De nos jours, l’homosexualité constitue l’essence de qui nous sommes : elle est tout autant identitaire que sexuelle. Ça n’a certainement pas toujours été le cas… mais je pense que cette « différence » a toujours été présente.
Comment donc se traduit-elle dans mon monde ? Ce qui m’intéresse, ce sont les détails pratiques : gestuelles, habits, comportements. Qu’est-ce qui active le gaydar ? I have no idea.
Samedi 2 septembre
J’ai ramené Consider This de Chuck Palahniuk à la bibliothèque avant de l’avoir terminé. J’ai dû n’en lire qu’un quart. Cet ouvrage sur l’écriture m’est tombé des mains : la preuve, si besoin est, qu’il faut choisir ce genre de livres avec beaucoup de précaution. Il ne faut pas prendre des conseils de n’importe où ni de n’importe qui. Suivre des enseignements mal adaptés fait davantage de mal que de rester ignorant.

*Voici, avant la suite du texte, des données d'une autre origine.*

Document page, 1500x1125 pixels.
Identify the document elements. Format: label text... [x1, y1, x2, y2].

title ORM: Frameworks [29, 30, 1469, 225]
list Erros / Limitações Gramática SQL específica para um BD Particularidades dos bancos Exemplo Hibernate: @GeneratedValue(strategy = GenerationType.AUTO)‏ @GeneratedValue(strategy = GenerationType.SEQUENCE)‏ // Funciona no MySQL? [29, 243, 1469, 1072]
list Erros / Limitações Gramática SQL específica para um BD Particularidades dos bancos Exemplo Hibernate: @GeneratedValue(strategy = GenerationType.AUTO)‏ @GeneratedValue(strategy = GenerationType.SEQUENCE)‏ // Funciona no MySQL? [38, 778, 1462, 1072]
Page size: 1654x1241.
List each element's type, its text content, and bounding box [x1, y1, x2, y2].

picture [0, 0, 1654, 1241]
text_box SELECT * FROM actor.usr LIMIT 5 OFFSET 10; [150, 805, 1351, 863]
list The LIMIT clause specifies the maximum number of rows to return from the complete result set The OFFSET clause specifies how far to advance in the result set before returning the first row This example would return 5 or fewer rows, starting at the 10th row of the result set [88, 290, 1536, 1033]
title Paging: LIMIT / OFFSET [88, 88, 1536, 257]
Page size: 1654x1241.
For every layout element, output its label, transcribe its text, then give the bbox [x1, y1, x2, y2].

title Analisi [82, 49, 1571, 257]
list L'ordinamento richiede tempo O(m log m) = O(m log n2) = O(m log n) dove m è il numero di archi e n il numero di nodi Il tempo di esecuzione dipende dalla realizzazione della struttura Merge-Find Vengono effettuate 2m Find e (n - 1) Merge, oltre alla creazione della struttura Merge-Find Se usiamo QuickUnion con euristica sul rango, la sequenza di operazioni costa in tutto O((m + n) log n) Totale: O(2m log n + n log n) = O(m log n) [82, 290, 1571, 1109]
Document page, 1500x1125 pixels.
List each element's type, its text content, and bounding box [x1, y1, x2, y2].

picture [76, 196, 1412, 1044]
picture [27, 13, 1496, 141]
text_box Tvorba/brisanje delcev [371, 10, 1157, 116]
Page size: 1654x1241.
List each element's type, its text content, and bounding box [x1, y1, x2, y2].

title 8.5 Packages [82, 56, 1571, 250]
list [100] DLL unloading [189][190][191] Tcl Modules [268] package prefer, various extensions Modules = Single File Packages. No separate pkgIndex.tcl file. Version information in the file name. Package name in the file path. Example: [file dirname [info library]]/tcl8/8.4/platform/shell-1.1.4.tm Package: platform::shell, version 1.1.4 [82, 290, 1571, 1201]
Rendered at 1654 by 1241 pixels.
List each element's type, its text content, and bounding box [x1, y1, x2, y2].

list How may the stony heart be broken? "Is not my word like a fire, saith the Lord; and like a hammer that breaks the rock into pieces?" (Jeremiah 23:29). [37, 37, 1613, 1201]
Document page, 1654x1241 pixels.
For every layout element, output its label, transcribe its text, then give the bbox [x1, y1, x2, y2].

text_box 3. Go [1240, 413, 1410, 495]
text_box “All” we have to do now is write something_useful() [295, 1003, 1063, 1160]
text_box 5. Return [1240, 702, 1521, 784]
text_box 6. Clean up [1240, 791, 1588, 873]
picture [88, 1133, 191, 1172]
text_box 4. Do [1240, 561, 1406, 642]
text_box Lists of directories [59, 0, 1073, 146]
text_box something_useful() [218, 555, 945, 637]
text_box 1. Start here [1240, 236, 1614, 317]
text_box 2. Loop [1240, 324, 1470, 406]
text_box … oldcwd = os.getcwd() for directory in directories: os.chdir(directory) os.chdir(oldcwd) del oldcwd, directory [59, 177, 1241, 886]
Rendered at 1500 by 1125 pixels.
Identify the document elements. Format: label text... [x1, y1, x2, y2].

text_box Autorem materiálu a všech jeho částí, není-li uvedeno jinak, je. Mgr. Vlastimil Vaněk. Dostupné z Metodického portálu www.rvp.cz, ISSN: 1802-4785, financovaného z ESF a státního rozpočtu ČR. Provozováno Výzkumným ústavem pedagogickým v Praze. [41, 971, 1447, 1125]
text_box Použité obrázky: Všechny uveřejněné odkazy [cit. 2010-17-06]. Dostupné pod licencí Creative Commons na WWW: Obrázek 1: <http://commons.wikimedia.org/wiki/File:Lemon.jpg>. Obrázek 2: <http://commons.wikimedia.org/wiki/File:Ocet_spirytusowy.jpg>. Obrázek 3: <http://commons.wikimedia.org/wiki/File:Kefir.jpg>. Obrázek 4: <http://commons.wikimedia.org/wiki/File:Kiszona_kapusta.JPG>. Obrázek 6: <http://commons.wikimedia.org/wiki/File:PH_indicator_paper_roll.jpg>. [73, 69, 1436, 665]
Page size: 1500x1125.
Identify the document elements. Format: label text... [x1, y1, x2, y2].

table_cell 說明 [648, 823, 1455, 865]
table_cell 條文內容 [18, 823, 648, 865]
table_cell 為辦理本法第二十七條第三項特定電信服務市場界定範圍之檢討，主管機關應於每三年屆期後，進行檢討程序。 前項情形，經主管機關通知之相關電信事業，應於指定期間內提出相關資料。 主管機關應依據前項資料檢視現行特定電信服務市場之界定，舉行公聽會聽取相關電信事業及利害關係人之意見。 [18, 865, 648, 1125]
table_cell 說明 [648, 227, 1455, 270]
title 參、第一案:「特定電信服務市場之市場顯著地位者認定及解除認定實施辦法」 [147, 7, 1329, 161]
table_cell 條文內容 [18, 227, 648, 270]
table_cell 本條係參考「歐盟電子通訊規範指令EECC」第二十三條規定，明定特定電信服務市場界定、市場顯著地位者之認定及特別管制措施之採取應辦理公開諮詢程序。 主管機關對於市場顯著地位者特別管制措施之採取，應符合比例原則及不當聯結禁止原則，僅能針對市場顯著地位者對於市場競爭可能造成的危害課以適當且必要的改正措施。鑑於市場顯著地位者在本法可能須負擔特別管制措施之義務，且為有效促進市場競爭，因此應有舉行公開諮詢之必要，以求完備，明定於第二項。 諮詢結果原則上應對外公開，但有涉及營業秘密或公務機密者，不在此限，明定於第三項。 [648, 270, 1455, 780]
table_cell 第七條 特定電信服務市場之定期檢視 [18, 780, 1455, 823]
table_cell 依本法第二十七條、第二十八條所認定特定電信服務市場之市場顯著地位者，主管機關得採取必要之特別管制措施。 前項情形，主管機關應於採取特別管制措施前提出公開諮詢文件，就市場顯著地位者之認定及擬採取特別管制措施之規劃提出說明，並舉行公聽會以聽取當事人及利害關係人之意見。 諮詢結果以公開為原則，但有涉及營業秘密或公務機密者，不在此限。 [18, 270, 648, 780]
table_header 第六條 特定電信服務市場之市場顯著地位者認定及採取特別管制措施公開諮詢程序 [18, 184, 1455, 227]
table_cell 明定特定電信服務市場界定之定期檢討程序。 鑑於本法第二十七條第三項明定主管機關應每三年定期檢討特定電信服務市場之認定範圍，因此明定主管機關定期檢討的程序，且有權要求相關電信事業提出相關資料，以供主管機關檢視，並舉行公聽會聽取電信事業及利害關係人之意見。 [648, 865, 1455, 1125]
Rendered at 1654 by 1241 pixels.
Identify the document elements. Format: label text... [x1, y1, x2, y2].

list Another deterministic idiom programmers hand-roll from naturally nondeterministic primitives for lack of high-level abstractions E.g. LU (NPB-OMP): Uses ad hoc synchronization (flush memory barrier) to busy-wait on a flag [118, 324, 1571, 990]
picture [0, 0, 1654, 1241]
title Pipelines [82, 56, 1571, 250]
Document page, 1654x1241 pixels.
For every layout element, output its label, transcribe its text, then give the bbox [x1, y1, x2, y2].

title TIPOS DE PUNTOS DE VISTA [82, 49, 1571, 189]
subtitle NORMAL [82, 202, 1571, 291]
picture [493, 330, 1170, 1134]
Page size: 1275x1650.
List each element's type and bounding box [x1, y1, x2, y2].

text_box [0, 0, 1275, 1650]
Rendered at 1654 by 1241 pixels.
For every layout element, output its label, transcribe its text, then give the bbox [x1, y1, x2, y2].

Je n’ai jamais lu les romans de Chuck Palahniuk, mais ce qu’il dit sur l’art de raconter des histoires ne me parle absolument pas (j’ai dû trouver un ou deux conseils applicables).
J’ai parcouru certaines pages avec incrédulité, me demandant si on parlait du même art. Il aurait pu habiter une autre planète… Et peut-être que c’est le cas : la littérature réaliste, celle qui se prend pour la Littérature (avec une majuscule), ne partage pas le même langage, les mêmes codes, que les littératures de genre.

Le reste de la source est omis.